Chapter 18

Chapter

Eighteen

Simon refused to give up.

But it was nearly morning and he still hadn't found Charlie.

This was ridiculous.

His deadline for bringing him in was almost over. If he failed at this, he'd lose this job.

Other hunters would take over and his reputation would take a massive hit. Reuben would be disappointed.

But that wasn't the true source of his anxiety. Simon tried to tell himself that it was, but he didn't believe his own lies.

Something about all of this was upsetting him beyond reason.

The apartment felt too quiet. Too empty. Which was ridiculous—it always felt empty because Simon lived alone by choice. But now the silence seemed to press against his ears, making him hyperaware of every small sound. The refrigerator's hum. The neighbor's TV through the wall.

His own heartbeat, steady and measured.

And then, another heartbeat. Rapid, panicked, not quite in sync with his own.

The sensation wasn't physical—he wasn't actually hearing another heartbeat. But he could feel it, like an echo in his chest. Like someone else's terror bleeding through into his awareness.

Charlie's.

Simon didn't know how or why, but he couldn't deny what he was feeling. Charlie's anxiety would not leave him alone.

He closed his eyes, trying to focus on the sensation. With every passing hour, the panic was getting worse, sharper, mixed with something else. Exhaustion. Depletion. Desperation.

Wherever Charlie was, he was not safe.

Simon moved to the window, scanning the skyline.

"Where are you, you little idiot?"

Again, Simon closed his eyes. The odd connection he felt to the disaster vampire he'd picked up pulled at him, almost like a compass pointing—

Northwest?

High up, too. Almost as if…

Simon saw a flash of something.

A rooftop.

Could it be?

"You absolute idiot," Simon breathed.

Charlie had run straight up. Vampire speed and panic, a combination that had probably carried him up the side of a building without conscious thought. And now he was trapped with sunrise approaching.

Forty-five minutes until dawn.

Simon stood at the window, watching the sky continue to lighten.

He should let Charlie burn. It would solve everything.

Reuben would accept that the target had been eliminated.

Harmon would stop asking questions. Simon could go back to his simple life of hunting monsters without complicated feelings about one specific monster who drank ketchup and apologized to furniture.

The panic in his chest intensified, sharp enough to make him wince.

It wasn't his panic, but it felt real enough. Charlie's terror bleeding through whatever connection Simon's blood had created.

He could ignore it. Take his pills, dull his senses back to normal levels, let nature take its course. The sun would solve his Charlie problem in less than an hour.

Simon pulled the prescription bottle out of his pocket. Two pills in his palm, dark red like crystallized blood. All he had to do was swallow them. Cut the connection. Let Charlie face the consequences of running.

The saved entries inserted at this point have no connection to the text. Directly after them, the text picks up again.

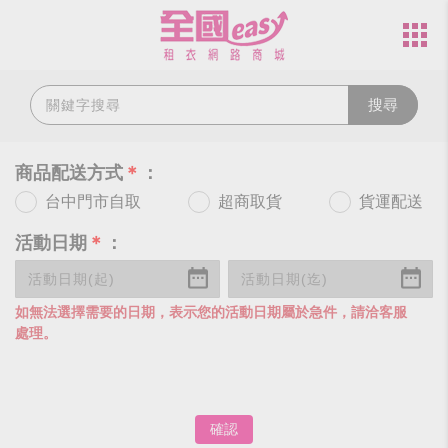
搜尋
商品配送方式
＊
：
台中門市自取
超商取貨
貨運配送
活動日期
＊
：
如無法選擇需要的日期，表示您的活動日期屬於急件，請洽客服
處理。
確認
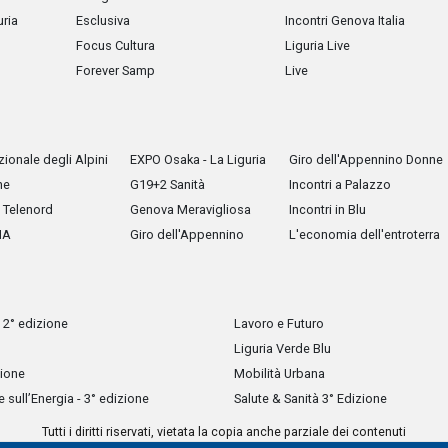
uria
Esclusiva
Incontri Genova Italia
Focus Cultura
Liguria Live
Forever Samp
Live
ionale degli Alpini
EXPO Osaka - La Liguria
Giro dell'Appennino Donne
he
G19+2 Sanità
Incontri a Palazzo
Telenord
Genova Meravigliosa
Incontri in Blu
IA
Giro dell'Appennino
L'economia dell'entroterra
 2° edizione
Lavoro e Futuro
Liguria Verde Blu
zione
Mobilità Urbana
sull’Energia - 3° edizione
Salute & Sanità 3° Edizione
Tutti i diritti riservati, vietata la copia anche parziale dei contenuti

The terror in his chest spiked again, and with it came something else. Not quite words, more like impressions.

Loneliness. Regret. The bone-deep certainty that dying alone on a rooftop was exactly what he deserved because his whole existence was just a joke anyway.

"Damn it."

Simon put the pills back and went to his gear closet. The UV-proof blanket was on the top shelf—silver-lined fabric, completely light-proof. A good tool when you had to move a vampire during daylight.

Admittedly, Simon hadn't made much use of it in the past.

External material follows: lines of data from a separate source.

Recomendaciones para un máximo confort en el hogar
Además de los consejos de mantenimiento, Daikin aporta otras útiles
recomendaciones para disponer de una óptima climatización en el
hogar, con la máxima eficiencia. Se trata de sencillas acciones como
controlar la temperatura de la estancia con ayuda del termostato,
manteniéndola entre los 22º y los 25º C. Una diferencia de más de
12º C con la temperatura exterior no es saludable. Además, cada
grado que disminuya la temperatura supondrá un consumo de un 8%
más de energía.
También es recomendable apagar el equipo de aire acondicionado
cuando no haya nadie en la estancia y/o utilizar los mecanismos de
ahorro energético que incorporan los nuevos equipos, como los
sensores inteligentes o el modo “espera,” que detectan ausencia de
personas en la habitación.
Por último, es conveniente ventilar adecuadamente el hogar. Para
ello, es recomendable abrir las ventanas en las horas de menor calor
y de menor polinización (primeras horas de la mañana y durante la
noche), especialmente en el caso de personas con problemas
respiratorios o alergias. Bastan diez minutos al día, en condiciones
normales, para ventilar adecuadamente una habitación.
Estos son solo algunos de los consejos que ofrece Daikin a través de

Now he grabbed it along with a backup knife and headed for the door, already calculating distances. The sensation was coming from northwest. One of the financial district towers. At this time of night, security would be minimal but present.

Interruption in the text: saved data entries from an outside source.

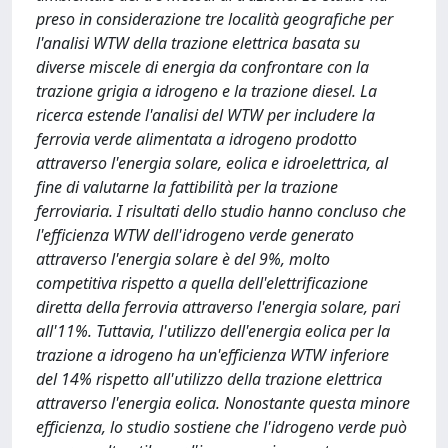
preso in considerazione tre località geografiche per
l'analisi WTW della trazione elettrica basata su
diverse miscele di energia da confrontare con la
trazione grigia a idrogeno e la trazione diesel. La
ricerca estende l'analisi del WTW per includere la
ferrovia verde alimentata a idrogeno prodotto
attraverso l'energia solare, eolica e idroelettrica, al
fine di valutarne la fattibilità per la trazione
ferroviaria. I risultati dello studio hanno concluso che
l'efficienza WTW dell'idrogeno verde generato
attraverso l'energia solare è del 9%, molto
competitiva rispetto a quella dell'elettrificazione
diretta della ferrovia attraverso l'energia solare, pari
all'11%. Tuttavia, l'utilizzo dell'energia eolica per la
trazione a idrogeno ha un'efficienza WTW inferiore
del 14% rispetto all'utilizzo della trazione elettrica
attraverso l'energia eolica. Nonostante questa minore
efficienza, lo studio sostiene che l'idrogeno verde può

Thirty-five minutes until sunrise.

He could make it.

He had to.

Simon paused at the door, looking back at his empty apartment. This was stupid. Reckless. Everything his training warned against. He was about to risk exposure to save a vampire he'd probably have to stake anyway.

The panic in his chest twisted sharper, and Simon found himself moving before he consciously decided to.

The motorcycle roared to life under him. Thirty minutes left.

He was going to save the little ball of chaos who'd run straight up a building with no exit strategy.

Because apparently, that's what Simon did now.